I shrugged his comment off, not wanting to admit to his face that there wasn’t much benevolence behind my actions. I called my friend who told me the last van heading toward Houston had already left for the afternoon but that he could get a ride on Monday morning if we gave him a call then. He would have to stay at the Salvation Army over the weekend where he could have a cot to sleep on and enough food to keep him going until Monday.

I hesitantly told the man the news, fearing he’d be as upset to stay at a shelter for the weekend as I would be in his position. But his reaction was priceless. You would have thought I had told the man that I had organized a limo ride and a four course meal. A smile spread across his face and he gave me a hug! He bounded out the front door of the building with the address to the shelter and I told him I would see him on Monday morning.

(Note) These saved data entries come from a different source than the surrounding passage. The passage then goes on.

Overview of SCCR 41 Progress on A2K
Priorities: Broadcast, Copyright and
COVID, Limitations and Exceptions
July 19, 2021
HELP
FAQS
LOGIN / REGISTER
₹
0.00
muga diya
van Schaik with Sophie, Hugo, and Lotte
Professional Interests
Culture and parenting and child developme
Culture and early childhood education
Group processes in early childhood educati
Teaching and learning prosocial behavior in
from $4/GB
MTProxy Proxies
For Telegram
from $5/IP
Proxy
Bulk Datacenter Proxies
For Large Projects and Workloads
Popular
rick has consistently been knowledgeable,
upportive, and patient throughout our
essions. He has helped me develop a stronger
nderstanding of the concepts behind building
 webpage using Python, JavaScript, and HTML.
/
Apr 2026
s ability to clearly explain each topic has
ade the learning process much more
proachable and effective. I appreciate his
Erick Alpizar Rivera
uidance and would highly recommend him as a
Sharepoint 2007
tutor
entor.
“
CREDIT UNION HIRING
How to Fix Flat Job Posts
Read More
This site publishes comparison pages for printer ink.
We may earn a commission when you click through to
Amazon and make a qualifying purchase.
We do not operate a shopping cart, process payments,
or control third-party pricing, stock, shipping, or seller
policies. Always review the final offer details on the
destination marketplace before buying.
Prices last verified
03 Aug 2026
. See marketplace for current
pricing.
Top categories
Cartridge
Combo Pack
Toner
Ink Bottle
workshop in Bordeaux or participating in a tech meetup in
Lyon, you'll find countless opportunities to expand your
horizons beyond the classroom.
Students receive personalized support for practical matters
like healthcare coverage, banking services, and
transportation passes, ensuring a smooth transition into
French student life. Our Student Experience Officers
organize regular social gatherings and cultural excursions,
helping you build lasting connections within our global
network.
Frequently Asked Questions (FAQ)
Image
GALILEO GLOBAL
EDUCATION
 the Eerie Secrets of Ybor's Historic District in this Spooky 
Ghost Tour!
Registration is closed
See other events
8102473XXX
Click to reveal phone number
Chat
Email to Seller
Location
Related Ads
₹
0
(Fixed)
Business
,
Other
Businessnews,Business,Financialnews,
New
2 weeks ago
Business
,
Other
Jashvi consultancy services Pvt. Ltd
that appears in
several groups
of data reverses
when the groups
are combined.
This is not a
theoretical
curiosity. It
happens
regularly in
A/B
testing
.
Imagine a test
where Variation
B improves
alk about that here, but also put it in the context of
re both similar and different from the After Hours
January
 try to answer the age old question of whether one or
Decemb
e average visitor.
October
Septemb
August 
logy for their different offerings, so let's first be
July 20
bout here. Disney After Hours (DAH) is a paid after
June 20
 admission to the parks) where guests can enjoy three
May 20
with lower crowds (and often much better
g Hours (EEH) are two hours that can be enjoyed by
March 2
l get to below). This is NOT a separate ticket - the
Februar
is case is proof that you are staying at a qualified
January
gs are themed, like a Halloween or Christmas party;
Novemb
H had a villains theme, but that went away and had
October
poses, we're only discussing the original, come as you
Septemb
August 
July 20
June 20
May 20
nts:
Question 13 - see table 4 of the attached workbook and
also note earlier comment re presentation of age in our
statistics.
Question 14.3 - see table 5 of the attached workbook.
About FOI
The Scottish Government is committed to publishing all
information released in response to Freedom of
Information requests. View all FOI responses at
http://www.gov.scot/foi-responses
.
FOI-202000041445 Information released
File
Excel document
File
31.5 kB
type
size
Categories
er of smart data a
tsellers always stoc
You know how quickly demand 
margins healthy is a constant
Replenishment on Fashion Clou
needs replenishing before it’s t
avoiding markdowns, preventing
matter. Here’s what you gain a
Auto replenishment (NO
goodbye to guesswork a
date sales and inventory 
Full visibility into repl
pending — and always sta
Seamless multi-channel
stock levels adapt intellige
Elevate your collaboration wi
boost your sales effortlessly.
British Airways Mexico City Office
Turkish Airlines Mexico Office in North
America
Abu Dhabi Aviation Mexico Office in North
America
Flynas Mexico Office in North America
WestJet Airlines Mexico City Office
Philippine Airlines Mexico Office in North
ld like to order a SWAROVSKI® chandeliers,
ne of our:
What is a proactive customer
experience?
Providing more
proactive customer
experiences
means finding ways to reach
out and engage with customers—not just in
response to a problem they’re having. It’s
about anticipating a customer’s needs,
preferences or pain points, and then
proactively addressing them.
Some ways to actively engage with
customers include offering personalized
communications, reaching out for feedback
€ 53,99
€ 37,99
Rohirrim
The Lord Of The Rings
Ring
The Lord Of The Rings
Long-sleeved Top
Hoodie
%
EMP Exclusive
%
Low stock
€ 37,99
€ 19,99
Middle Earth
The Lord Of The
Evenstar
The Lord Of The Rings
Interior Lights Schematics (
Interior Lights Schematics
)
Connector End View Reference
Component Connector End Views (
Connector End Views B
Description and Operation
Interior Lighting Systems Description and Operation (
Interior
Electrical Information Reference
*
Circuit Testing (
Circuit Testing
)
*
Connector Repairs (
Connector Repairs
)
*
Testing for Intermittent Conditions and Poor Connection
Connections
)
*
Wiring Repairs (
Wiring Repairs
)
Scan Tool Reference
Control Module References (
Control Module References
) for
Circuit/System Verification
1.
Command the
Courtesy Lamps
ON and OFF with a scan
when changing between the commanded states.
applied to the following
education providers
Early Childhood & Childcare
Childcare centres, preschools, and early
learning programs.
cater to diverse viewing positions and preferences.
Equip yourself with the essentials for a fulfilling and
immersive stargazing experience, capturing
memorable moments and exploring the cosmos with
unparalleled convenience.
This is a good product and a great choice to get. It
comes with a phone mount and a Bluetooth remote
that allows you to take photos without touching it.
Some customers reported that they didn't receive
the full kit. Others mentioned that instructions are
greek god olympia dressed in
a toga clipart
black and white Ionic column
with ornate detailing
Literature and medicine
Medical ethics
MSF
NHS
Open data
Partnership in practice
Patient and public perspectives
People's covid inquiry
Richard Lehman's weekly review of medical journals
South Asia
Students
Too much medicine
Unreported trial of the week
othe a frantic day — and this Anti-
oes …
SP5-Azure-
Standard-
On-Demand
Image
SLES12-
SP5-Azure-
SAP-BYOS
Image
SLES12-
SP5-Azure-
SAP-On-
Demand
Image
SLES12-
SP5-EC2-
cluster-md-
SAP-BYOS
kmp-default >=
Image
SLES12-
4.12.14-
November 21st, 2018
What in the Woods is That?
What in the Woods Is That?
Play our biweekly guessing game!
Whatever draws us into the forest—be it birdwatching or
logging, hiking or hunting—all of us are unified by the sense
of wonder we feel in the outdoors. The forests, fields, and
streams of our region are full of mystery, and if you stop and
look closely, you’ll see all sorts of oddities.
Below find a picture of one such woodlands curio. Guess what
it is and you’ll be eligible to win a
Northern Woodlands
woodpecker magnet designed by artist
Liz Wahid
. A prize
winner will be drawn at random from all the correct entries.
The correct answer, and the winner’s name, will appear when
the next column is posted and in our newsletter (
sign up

Here’s the final punch. On Monday morning the man walked through the door pushing an older gentleman in a wheelchair. He propped open the door to my space and said “Miss Courtney, I was able to arrange a ride to Houston this morning with someone I met this weekend. We’re not leaving until noon though so I figured I’d help my friend here get some paperwork done before I leave. Thanks so much for your help on Friday! I can’t wait to get home.”

If those two men came through the door of the YMCA that I am sitting in as I write this I would remember them like it was yesterday. That was a defining moment for me as I realized that becoming human, becoming Christlike, is really just a matter of doing whats right in front of you. Doing the next right thing, and letting God worry about the impact it does or doesn’t have. 

Within a month of that entire experience I had successfully avoided a lay off and got a new job at Habitat for Humanity in Dickinson, prepared to do the same work I had loved but left in Baltimore three years before. This time I was armed with the knowledge that if things went well or things went poorly it didn’t really matter. The pressure wasn’t on me to figure that all out. I had left Baltimore in a step of faith that God had better things in store for me. I walked out the doors of that housing authority three years to the day that I entered it and knew a degree more than I knew before that if I take the next step of faith he can handle the rest.